Writing novels is hard, and requires vast, unbroken slabs of time. Four quiet hours is a resource that I can put to good use. Two slabs of time, each two hours long, might add up to the same four hours, but are not nearly as productive as an unbroken four. If I know that I am going to be interrupted, I can’t concentrate, and if I suspect that I might be interrupted, I can’t do anything at all. Likewise, several consecutive days with four-hour time-slabs in them give me a stretch of time in which I can write a decent book chapter, but the same number of hours spread out across a few weeks, with interruptions in between them, are nearly useless.

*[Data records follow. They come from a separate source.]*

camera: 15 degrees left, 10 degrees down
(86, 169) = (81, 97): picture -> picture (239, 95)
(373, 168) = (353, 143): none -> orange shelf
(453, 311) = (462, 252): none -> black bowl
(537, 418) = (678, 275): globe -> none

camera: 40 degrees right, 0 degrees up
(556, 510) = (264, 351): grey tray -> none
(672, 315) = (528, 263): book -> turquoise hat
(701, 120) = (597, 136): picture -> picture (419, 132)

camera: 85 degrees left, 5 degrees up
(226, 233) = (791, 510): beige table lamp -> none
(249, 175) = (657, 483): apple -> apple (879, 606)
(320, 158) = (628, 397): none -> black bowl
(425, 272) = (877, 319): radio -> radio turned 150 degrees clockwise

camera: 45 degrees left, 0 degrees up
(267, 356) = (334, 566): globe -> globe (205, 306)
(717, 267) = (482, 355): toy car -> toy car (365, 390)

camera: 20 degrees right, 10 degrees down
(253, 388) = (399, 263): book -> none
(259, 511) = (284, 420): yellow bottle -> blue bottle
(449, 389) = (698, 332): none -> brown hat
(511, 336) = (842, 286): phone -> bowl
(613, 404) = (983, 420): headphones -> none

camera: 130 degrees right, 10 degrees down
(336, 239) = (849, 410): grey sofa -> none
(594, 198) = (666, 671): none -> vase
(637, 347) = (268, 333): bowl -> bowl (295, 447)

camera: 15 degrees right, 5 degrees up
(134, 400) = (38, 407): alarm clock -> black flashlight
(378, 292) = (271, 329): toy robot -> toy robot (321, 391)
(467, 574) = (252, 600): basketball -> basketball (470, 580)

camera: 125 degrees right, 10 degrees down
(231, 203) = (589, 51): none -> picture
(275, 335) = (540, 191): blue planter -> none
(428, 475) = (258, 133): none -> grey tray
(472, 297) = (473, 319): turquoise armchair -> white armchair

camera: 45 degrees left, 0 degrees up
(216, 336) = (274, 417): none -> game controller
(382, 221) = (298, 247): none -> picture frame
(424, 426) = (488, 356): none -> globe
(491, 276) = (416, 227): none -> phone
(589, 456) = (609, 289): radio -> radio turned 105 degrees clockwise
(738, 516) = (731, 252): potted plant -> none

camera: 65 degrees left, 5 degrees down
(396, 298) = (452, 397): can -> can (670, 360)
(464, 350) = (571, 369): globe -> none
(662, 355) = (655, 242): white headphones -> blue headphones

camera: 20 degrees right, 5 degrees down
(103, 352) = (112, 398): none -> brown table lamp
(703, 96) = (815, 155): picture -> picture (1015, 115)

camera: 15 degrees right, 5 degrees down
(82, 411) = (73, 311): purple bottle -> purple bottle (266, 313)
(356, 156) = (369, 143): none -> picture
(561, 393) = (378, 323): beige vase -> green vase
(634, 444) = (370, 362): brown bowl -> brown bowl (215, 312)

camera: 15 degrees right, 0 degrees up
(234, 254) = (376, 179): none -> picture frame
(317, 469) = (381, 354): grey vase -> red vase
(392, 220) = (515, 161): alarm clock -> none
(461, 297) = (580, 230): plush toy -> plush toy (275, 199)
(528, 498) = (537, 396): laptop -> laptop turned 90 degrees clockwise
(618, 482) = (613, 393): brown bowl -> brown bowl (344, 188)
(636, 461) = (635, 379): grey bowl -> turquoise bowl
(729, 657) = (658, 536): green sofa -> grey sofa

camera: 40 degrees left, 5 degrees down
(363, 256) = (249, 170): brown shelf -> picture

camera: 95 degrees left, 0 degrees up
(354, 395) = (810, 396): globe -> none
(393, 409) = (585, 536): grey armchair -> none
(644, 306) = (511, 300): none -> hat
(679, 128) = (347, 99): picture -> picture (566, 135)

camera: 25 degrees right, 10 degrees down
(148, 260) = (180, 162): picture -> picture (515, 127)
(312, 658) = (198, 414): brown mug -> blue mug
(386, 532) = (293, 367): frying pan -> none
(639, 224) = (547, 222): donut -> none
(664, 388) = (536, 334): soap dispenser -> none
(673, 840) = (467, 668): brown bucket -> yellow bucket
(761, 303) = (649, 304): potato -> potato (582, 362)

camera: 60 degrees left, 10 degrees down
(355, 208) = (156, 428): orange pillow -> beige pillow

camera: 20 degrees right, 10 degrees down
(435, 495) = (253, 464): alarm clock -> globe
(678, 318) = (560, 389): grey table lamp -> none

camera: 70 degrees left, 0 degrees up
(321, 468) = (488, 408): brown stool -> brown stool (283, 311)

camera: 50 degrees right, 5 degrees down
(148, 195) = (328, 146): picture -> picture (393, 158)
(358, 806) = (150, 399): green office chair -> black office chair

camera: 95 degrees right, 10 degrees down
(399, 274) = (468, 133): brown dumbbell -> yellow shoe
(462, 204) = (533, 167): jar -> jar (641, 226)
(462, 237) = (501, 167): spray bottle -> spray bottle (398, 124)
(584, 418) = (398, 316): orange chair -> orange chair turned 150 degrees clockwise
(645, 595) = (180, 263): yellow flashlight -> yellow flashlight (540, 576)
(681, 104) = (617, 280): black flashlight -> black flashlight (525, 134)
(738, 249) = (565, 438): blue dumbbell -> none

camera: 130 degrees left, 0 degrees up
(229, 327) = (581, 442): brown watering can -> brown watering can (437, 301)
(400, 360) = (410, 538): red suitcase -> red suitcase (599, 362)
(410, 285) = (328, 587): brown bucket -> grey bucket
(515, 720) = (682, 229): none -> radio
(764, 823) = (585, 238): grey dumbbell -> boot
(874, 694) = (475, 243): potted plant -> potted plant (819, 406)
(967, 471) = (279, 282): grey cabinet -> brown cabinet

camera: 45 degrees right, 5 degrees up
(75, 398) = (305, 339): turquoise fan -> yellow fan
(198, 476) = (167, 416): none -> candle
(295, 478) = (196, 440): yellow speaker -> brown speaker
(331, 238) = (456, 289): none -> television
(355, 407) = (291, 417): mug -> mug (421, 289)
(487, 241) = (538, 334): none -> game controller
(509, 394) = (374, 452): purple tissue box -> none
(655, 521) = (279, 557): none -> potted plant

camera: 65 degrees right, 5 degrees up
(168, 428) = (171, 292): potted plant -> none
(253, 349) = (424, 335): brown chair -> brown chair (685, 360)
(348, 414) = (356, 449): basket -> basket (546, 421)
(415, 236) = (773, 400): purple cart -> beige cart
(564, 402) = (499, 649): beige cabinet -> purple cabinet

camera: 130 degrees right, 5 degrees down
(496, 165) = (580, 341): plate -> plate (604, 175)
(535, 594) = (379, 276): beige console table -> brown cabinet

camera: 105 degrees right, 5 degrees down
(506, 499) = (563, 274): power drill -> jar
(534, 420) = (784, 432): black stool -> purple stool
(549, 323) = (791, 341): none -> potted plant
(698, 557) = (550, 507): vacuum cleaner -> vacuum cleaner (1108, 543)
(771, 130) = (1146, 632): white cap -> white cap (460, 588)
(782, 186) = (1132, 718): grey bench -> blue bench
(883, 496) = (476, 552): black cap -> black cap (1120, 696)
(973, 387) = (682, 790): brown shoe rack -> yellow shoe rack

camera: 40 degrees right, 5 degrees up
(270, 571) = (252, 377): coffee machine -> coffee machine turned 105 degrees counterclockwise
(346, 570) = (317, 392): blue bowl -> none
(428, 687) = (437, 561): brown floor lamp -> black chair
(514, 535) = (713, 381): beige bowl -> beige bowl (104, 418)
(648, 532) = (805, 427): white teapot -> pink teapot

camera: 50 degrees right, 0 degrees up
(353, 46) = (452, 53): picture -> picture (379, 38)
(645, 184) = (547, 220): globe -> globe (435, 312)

And from a dozen years back, on social media:

using social media has now become part of a novelist’s job. It’s one thing if you stay off social media altogether and cultivate an identity as a Luddite or recluse. But if you have a public Facebook page, Google+ identity, and Twitter feed, as I do, and you don’t actively use them to talk about and promote your work, it strikes people as being a little weird–it sends a mixed message.

 

The best solution I can come up with is this. I’m going to keep the social media presences I mentioned, and maybe sign up for more of them as they come along. With the help of some friends I’m rigging up a way to do automated cross-posting among those platforms. I realize that some people find this off-putting, but it’s the best way for me to make this work. Some of the posts are going to come directly from me, others from my publisher or from people I trust to post content that my social media followers will find interesting. And except in very rare cases I’m not going to read the comments. Because I am a sociomediapath.

That just feels like a really weird switch. That’s like Jonathan Franzen streaming on Twitch.

Yes, obviously I’ve added it to my RSS. It’s Neal Stephenson.